Start of SOURCE DATA
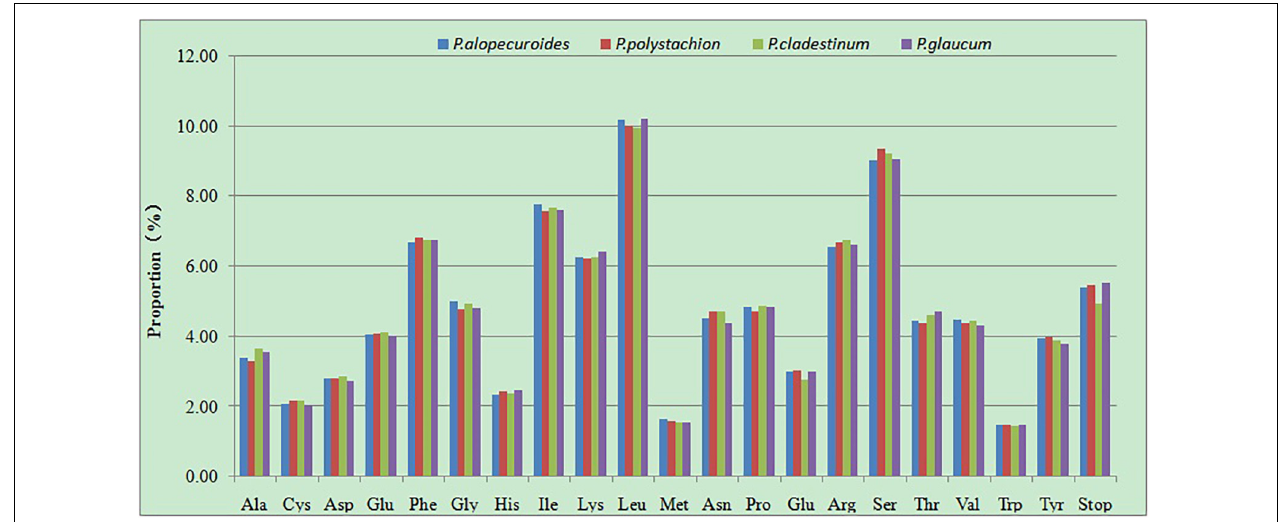
FIGURE 6 | Amino acid proportion in four Pennisetum species protein-coding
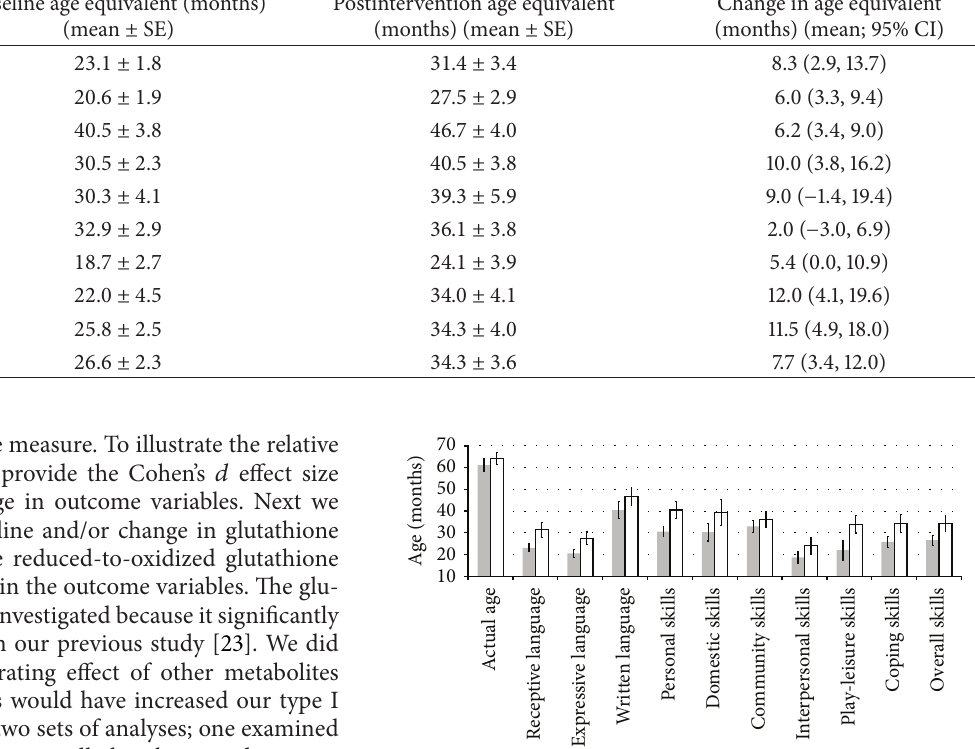
Figure 2: Histogram of actual age and age equivalents for the Vineland Adaptive Behavior Scale subscales. Error bars depict standard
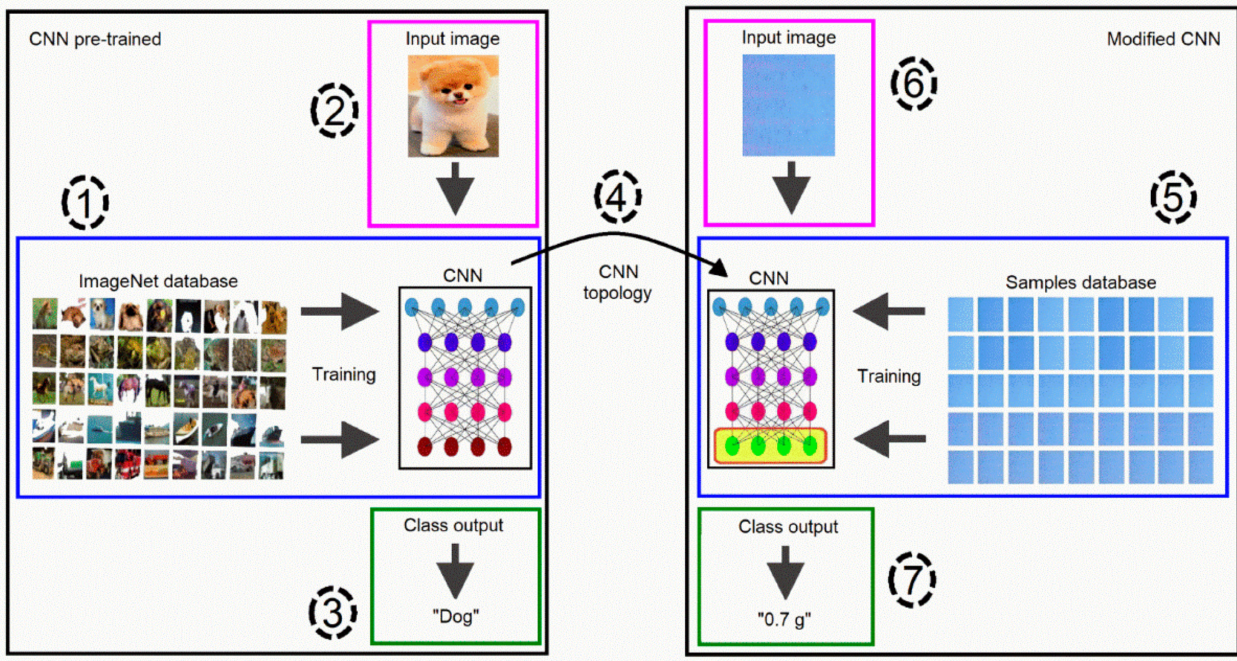
Figure 1. Representation of the TL process in the CNN model used: ( 1 ) training dataset (ImageNet) and CNN; ( 2 ) input image to classify; ( 3 ) classification result; ( 4 ) reuse of the pre-trained model for a new task; ( 5 ) new training dataset (images of the new task) and modification of the CNN; ( 6 ) new input image to be classified; and ( 7 ) classification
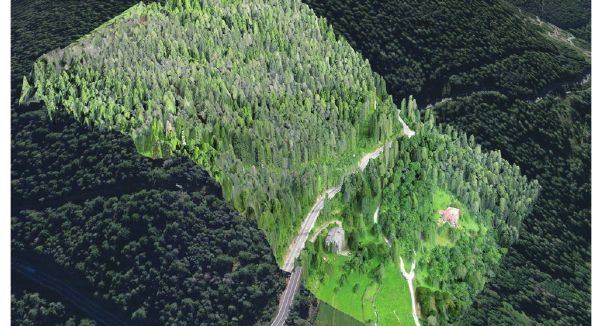
Figure 8. Real-time point cloud (19.7 Millions of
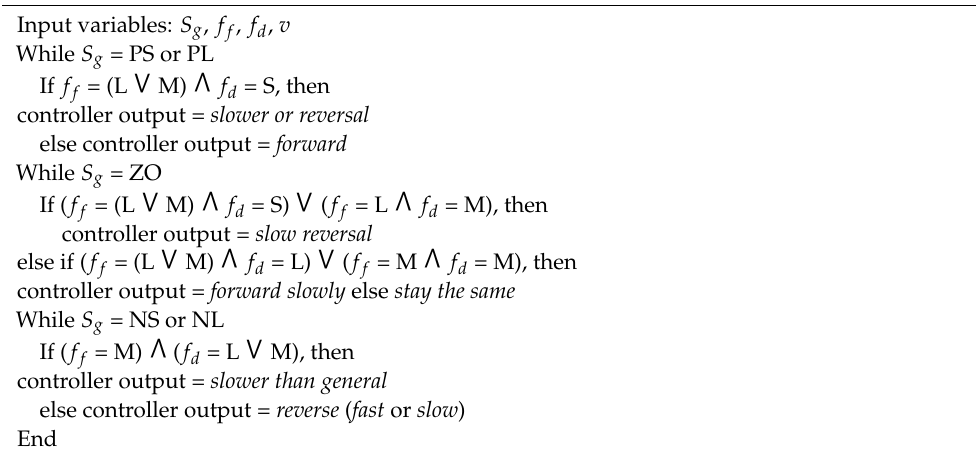
Algorithm 1: Power assistance with user’s posture ( v = ZO)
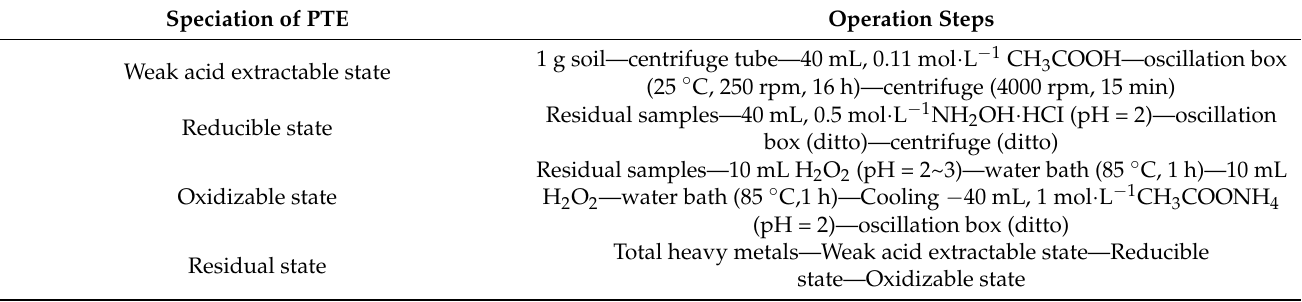
Table 2. Operation steps of fractionation of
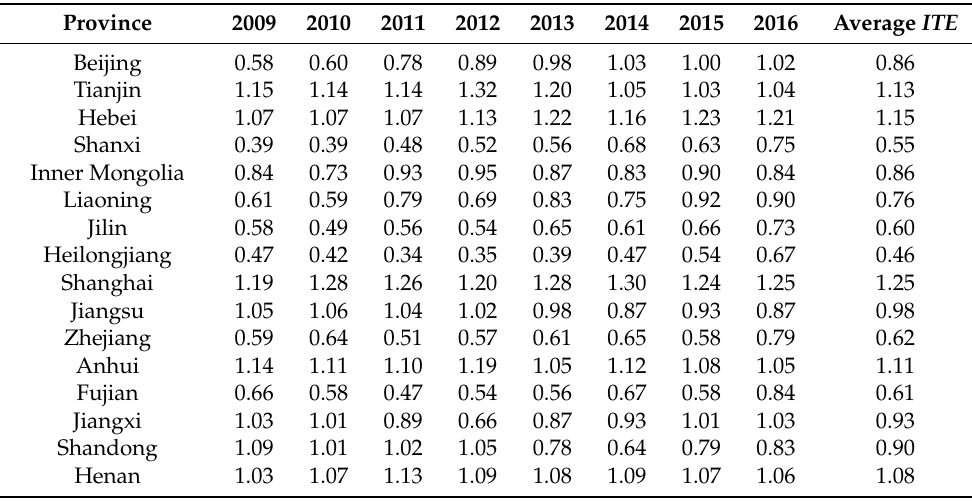
Table 3. ITE results from 2009 to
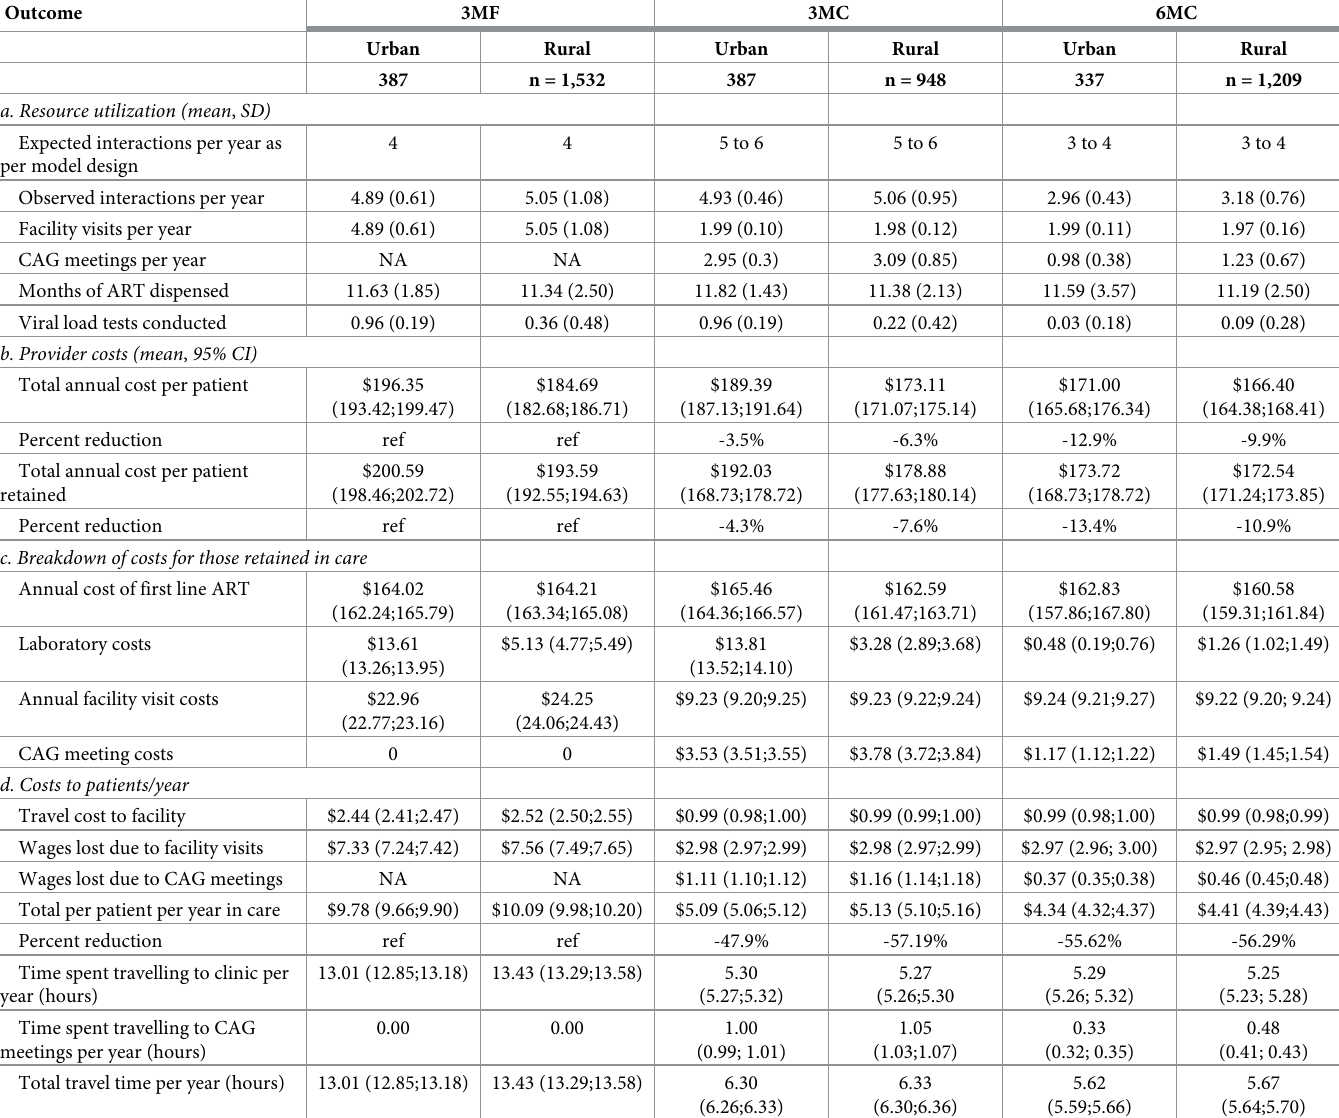
Table 2. Average resource utilization, cost per patient per year and per patient retained, and cost to patients by setting.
End of SOURCE DATA
◆ WHAT TO DO ◆
Above are the records; repeat their lines from the first through the line containing "Figure 2: Histogram", and leave out each picture.

◆ RESULT ◆
FIGURE 6 | Amino acid proportion in four Pennisetum species protein-coding
Figure 2: Histogram of actual age and age equivalents for the Vineland Adaptive Behavior Scale subscales. Error bars depict standard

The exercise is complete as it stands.